Il m'est difficile de relater la première partie de ce récital donné par le grand Misha Maisky (violoncelle) et la sans doute bientôt non moins grande Lily Maisky, le 25 janvier dernier, à Neuchâtel, en raison de mon trac et de ma peur de tourner au mauvais moment, de tourner deux pages par inadvertance, de faire tomber la partition...
Dans la seconde partie, nettement plus détendue, autant elle que moi, j'ai pu trouver du plaisir au concert, notamment dans la sonate en ré mineur op. 40 de Chostakovitch. Dans cette pièce que Lily Maisky jouait pratiquement par coeur, je tournais les pages simplement en arrivant en bas, sans qu'elle ne se préoccupe autrement de ce que je faisais, et j'ai donc pu écouter l'oeuvre presque comme si j'avais été assise dans le public.
Je ne veux pas parler de l'interprétation, ni de Misha Maisky - on le connait maintenant assez bien, ce n'est plus un petit nouveau de la scène musicale. Non. J'aimerais partager mon admiration pour sa fille, Lily Maisky, née la même année que moi. On sait à quel point son père déborde d'énérgie et de charisme. On aurait pu craindre un certain déséquilibre entre ce virtuose qui, par son engagement a tendance à se profiler comme un leader, sans doute malgré lui, et sa fille encore si jeune, et qui, au premier regard semble si fragile. Que nenni! Le papa Maisky n'a pas besoin de se faire petit pour laisser une place à sa fille, elle se la prend toute seule, sa "petite" fille. Et comment! J'en suis encore hébétée! Elle est certaine de ce qu'elle veut, et elle tient très bien sa place face à son père. Loin de la fille protégée et chouchoutée par son père que l'on pourrait se faire.
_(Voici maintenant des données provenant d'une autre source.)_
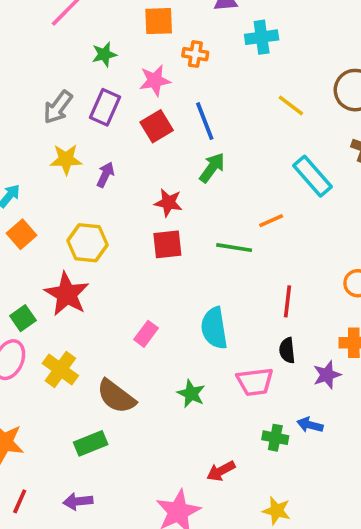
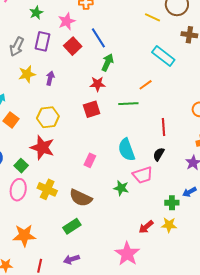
yellow line: (291, 105) -> (153, 17), moved
red star: (168, 203) -> (97, 84), moved
black semicircle: (287, 350) -> (159, 154), moved, turned 48
pink trapezoid: (255, 382) -> (143, 175), moved
blue arrow: (310, 425) -> (189, 192), turned -32
yellow star: (277, 511) -> (169, 225), moved

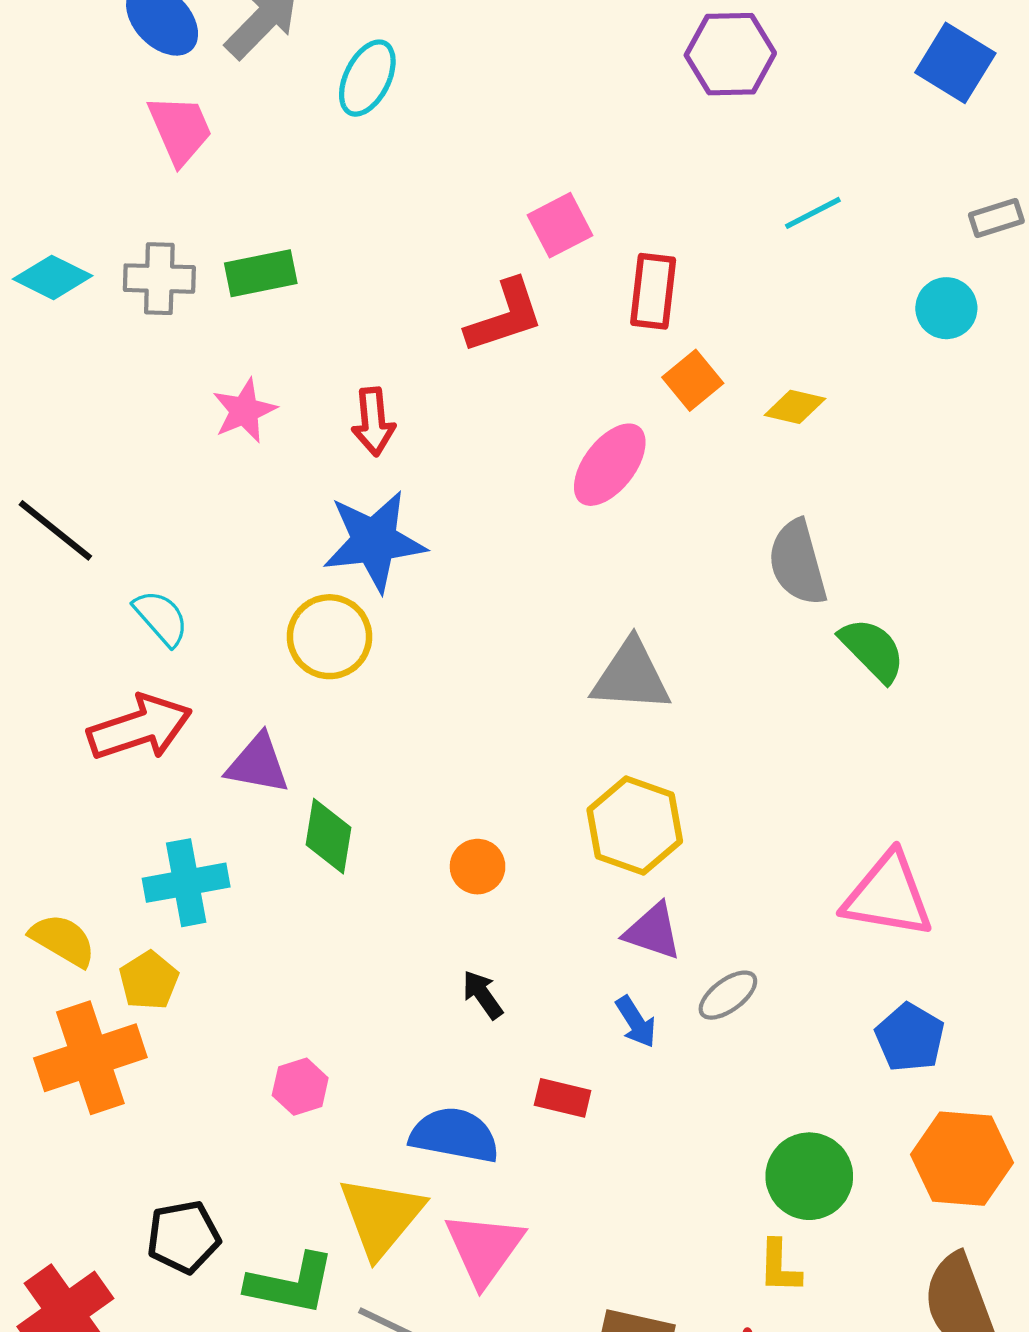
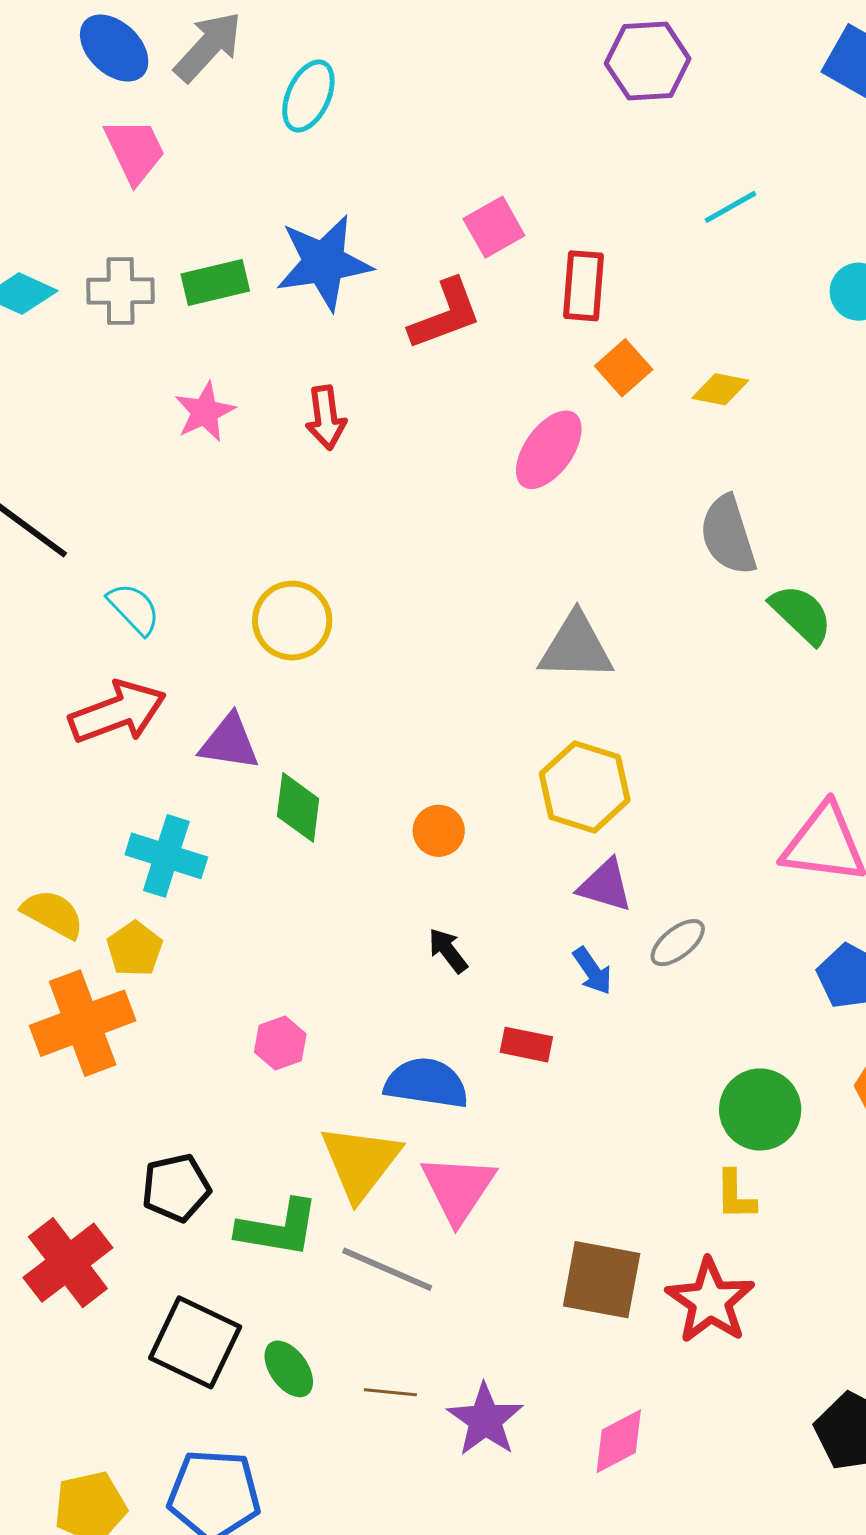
blue star: (374, 541) -> (324, 263), moved
cyan cross: (186, 883) -> (166, 856), turned 30

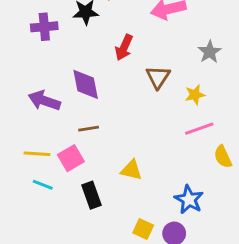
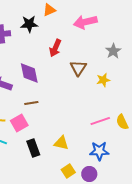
pink line: (199, 129) -> (100, 121), moved
yellow triangle: (131, 170) -> (61, 143), moved
blue star: (189, 200) -> (99, 151), turned -30
yellow square: (143, 229) -> (68, 171), turned 32

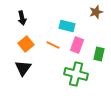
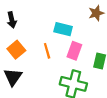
orange line: (53, 45) -> (47, 51), turned 48

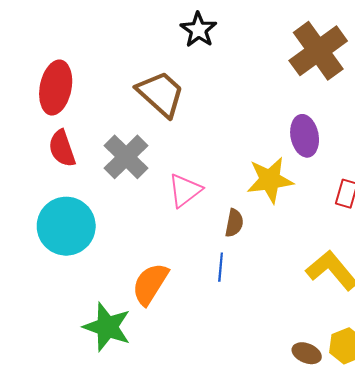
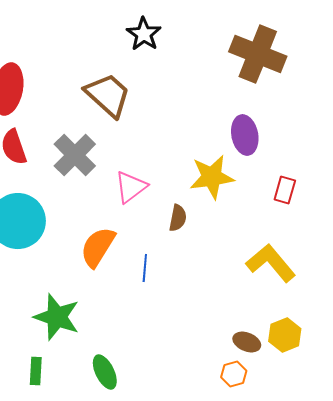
brown cross: (318, 51) -> (258, 54), turned -32
blue line: (221, 267) -> (145, 268), moved
orange semicircle: (150, 284) -> (98, 247), moved

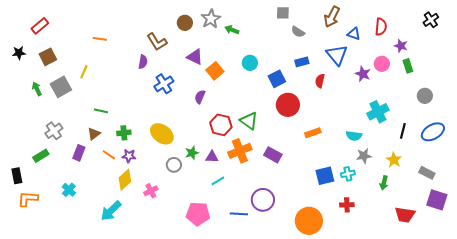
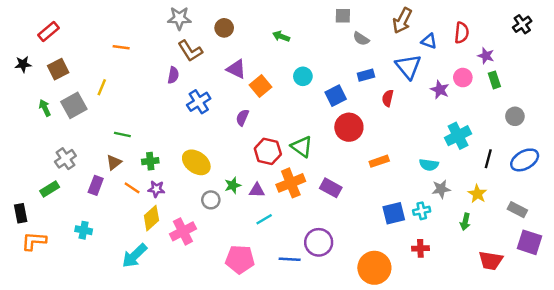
gray star: (211, 19) -> (179, 18), moved, turned 30
cyan cross: (69, 190) -> (84, 230), turned -32
pink cross: (151, 191) -> (183, 231), size x1.5

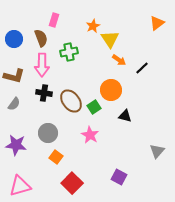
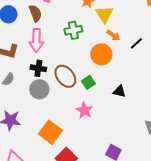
green cross: (69, 52) -> (73, 30), moved
orange circle: (111, 90) -> (101, 54), moved
gray circle: (48, 133) -> (39, 89), moved
orange square: (56, 157) -> (50, 132), size x1.6

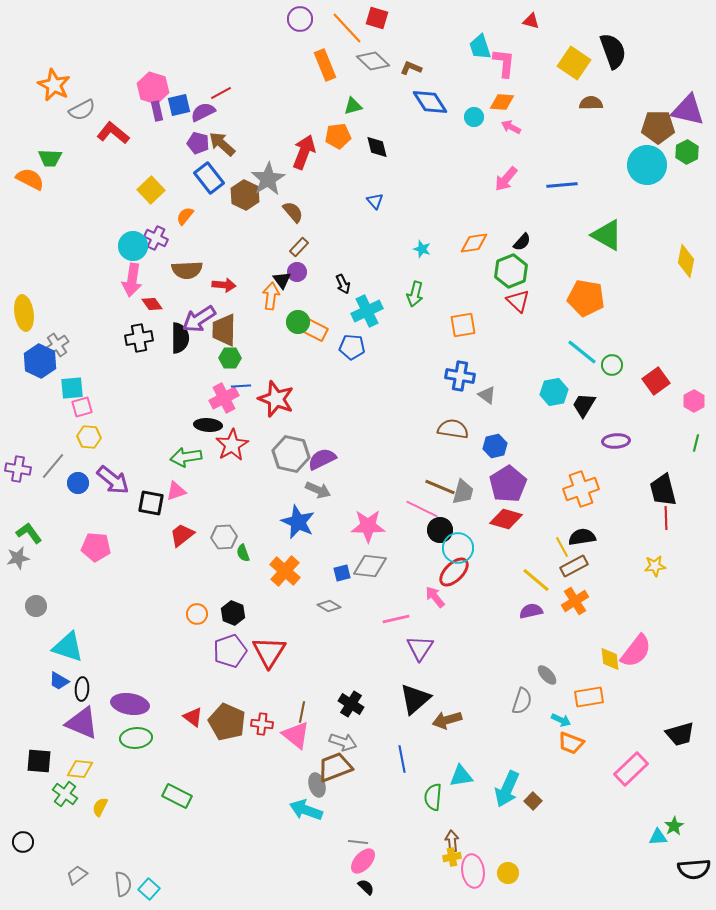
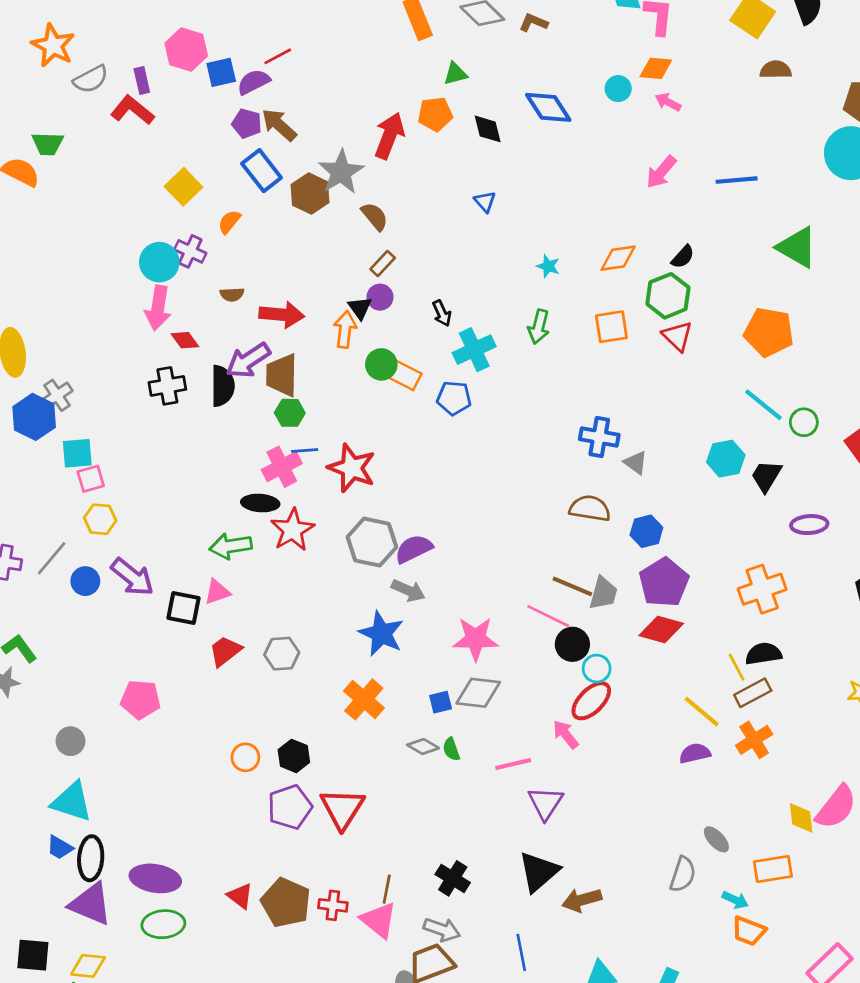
blue diamond: (430, 102) -> (548, 107), moved
purple rectangle: (157, 111) -> (142, 80), moved
brown semicircle: (187, 270) -> (232, 294), size x0.6
red arrow: (224, 285) -> (282, 315), size x1.4
orange square: (463, 325) -> (611, 327), moved
pink pentagon: (96, 547) -> (140, 699), moved
cyan circle: (458, 548) -> (597, 669), size x0.7
green semicircle: (243, 553) -> (451, 749), moved
gray circle: (36, 606) -> (70, 741), moved
black ellipse: (82, 689) -> (91, 858), size x1.4

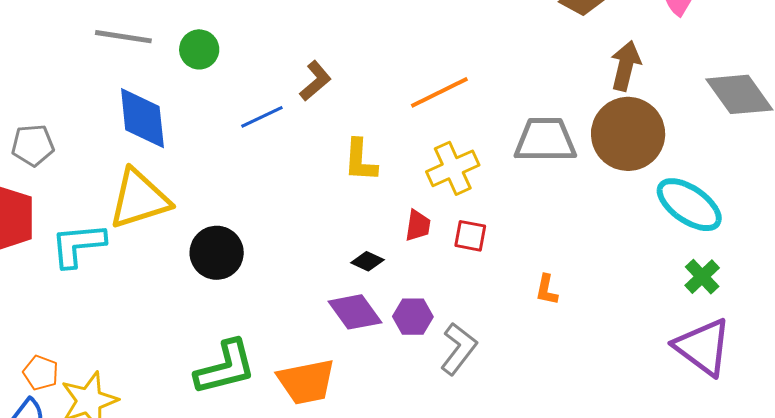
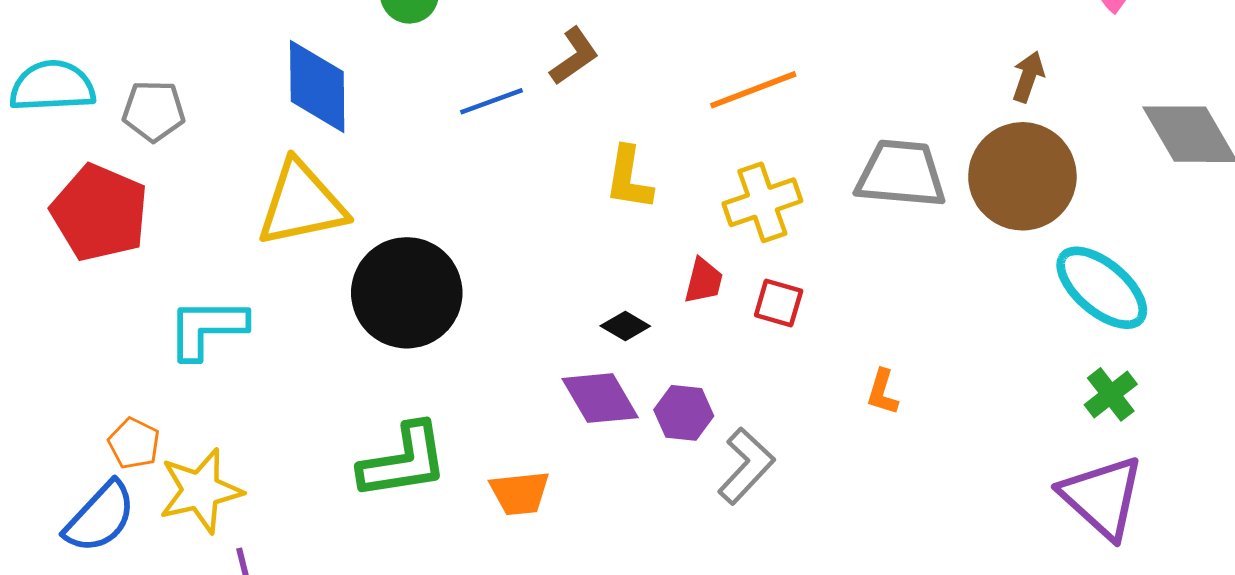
brown arrow: (626, 66) -> (1028, 77), size x0.7
cyan L-shape: (78, 245) -> (207, 328), moved
black circle: (217, 253) -> (407, 293), size x1.4
orange trapezoid: (306, 382) -> (520, 493), size x0.7

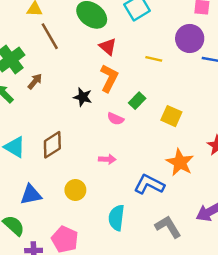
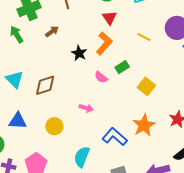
brown arrow: (35, 81) -> (52, 32), moved

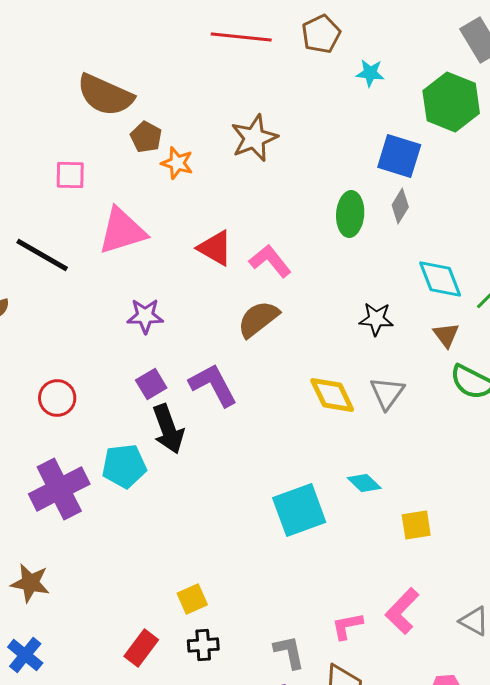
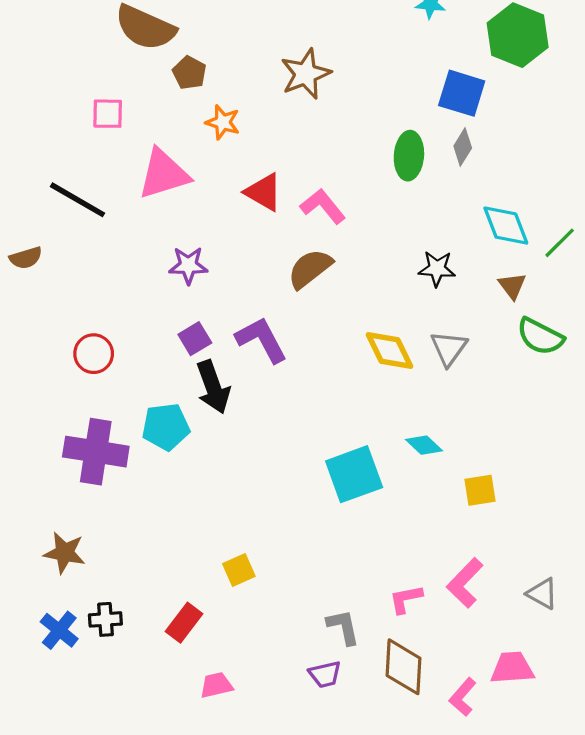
orange star: (177, 163) -> (223, 122), moved
purple cross: (59, 489) -> (96, 452), turned 36
black cross: (203, 645) -> (105, 619), moved

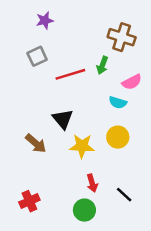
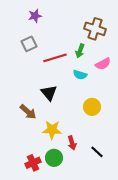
cyan semicircle: (118, 102) -> (80, 75), moved
yellow star: (82, 146) -> (52, 130), moved
red cross: (29, 201) -> (33, 163), moved
green circle: (84, 210) -> (54, 158), moved

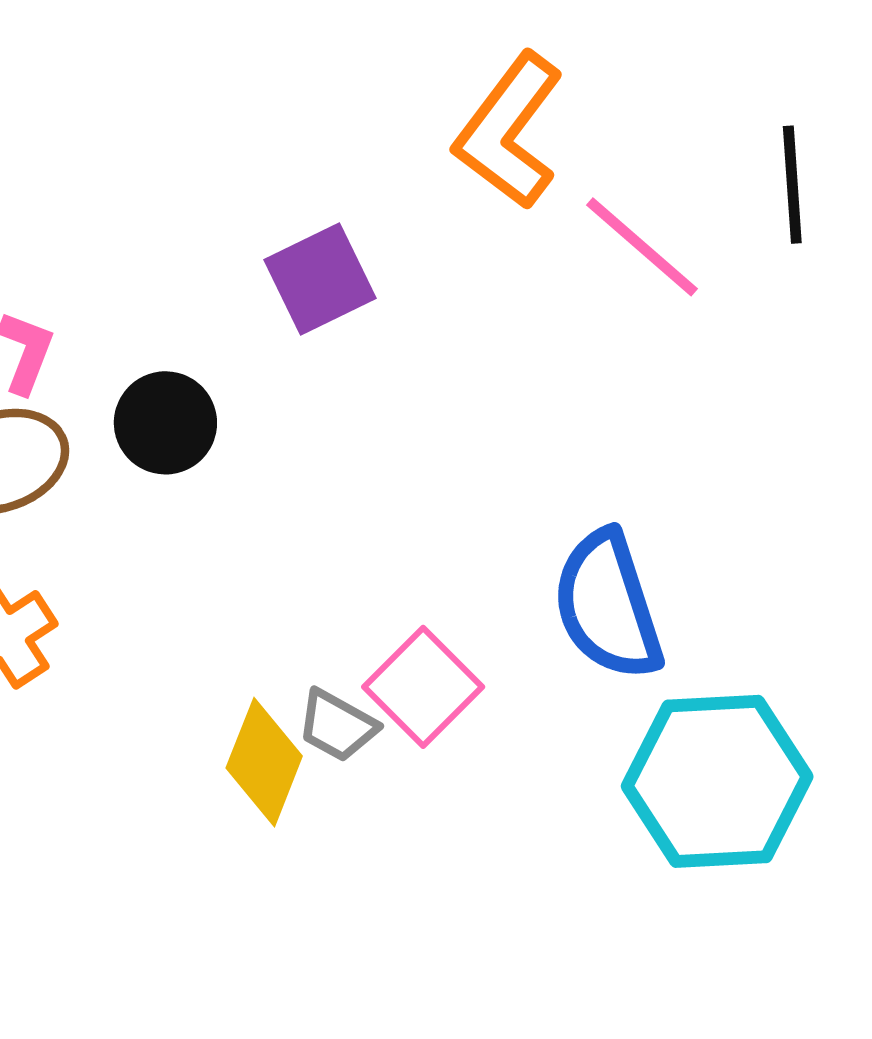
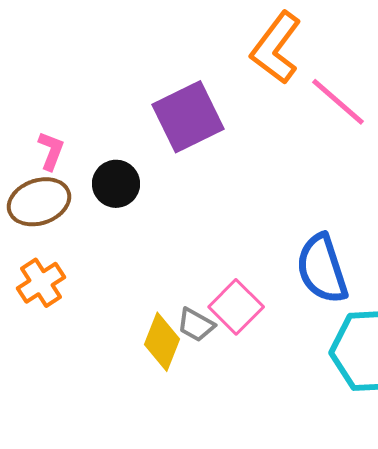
purple square: (320, 279) -> (188, 117), size x1.4

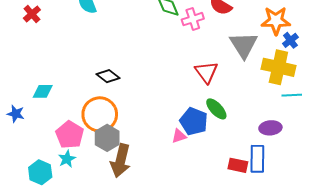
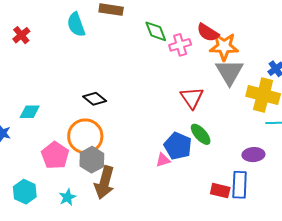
orange star: (276, 21) -> (224, 47), moved
cyan star: (67, 159) -> (68, 197), moved

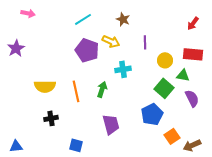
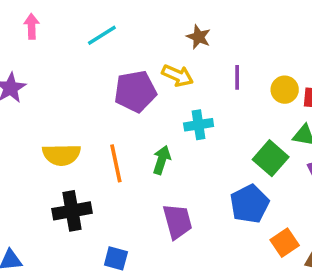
pink arrow: (28, 13) -> (32, 26), turned -104
cyan line: (83, 19) -> (102, 35), moved
purple pentagon: (87, 50) -> (135, 91), turned -30
yellow circle: (165, 60) -> (285, 90), moved
black cross: (51, 118) -> (72, 211), size x1.5

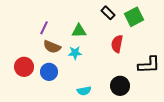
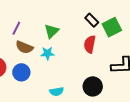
black rectangle: (108, 13) -> (92, 20), moved
green square: (134, 17) -> (112, 27), moved
green triangle: (79, 31) -> (52, 31), turned -42

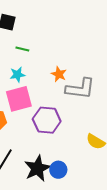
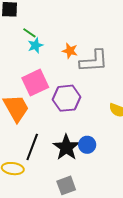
green line: (22, 49) -> (29, 33), turned 32
cyan star: (17, 75) -> (35, 45), moved

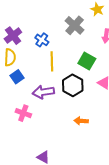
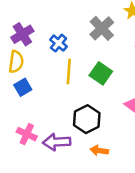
green square: (87, 61) -> (101, 73), moved
black hexagon: (73, 85) -> (87, 119), moved
purple arrow: (43, 92) -> (57, 142), moved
Elle ne donnait du moins pas avoir l'impression d'avoir besoin de son père pour percer.
Bref: Lily Maisky, un nom que je vous conseille de retenir, parce qu'il me semble qu'on va l'entendre encore souvent - at least I hope so.

mardi 10 février 2009

DVD Opera Review: A Village Romeo and Juliet (Delius) - part II

Field, Davies, Hampson
ORF Symphonieorchester, Arnold-Schönberg-Chor, Mackerras
Decca 1989

Aujourd'hui, ma critique de cet opéra.
J'aime assez, bien que certains détails ne semblent pas forcément jouer. Comme le décors, assurément pas suisse du tout, du moins en ce qui concerne l'architecture. On se trouve face à ce que j'avais pensé être éventuellement des Isbas, puis, après avoir compris que le village s'appelait Seldwyla, j'ai décidé que cela sonnait assez polonais, et que nous devions en l'occurrence nous trouver dans la région montagneuse des Carpates, au sud du pays. Puis j'ai lu sur la pochette que Delius avait adapté son livret du recueil de Gottfried Keller, un compatriote à moi, et se déroulait en Suisse. Soit. Je m'incline, bien que je n'aie encore jamais croisé des maisons de ce type en Suisse (et que Seldwyla sonne encore et toujours exotique à mes oreilles. Seldwyl ou Seldwyler aurait été plus helvétique). Deuxième détail, à la fin, avant que les amants Sali et Vreli ne se suicident, on voit une péniche tirée par un bateau à moteur. Au XIXe siècle, mais bien sûr!
Mais les tableaux sont beaux, de ce côté là, rien à redire.
La musique est très, très lyrique, un peu à la Puccini, ce qui contraste curieusement avec la jeunesse des amants et leur donne un côté grave qui surprend. Du moins qui me surprend moi, parce que Juliette-Vreli, je la conçois généralement gaie, enjouée, comme dans la pièce de Prokofiev qui porte son nom.
Sir Charles Mackerras dirige un orchestre aux sonorités généreuses, et un choeur d'un niveau remarquable, malheureusement peu sollicité par cet opéra. Quant aux chanteurs, ils affichent, à tout le moins en ce qui concerne Helen Fields et Arthur Davies, une belle aisance dans leurs registres. Ce sont des voix relativement claires et fraîches, qui conviennent bien aux caractères qu'elles incarnent, mais peut-être moins au caractère de la musique.
Un opéra agréable, et bien interprété, mais qui ne rejoindra pas mes préférés malgré tout.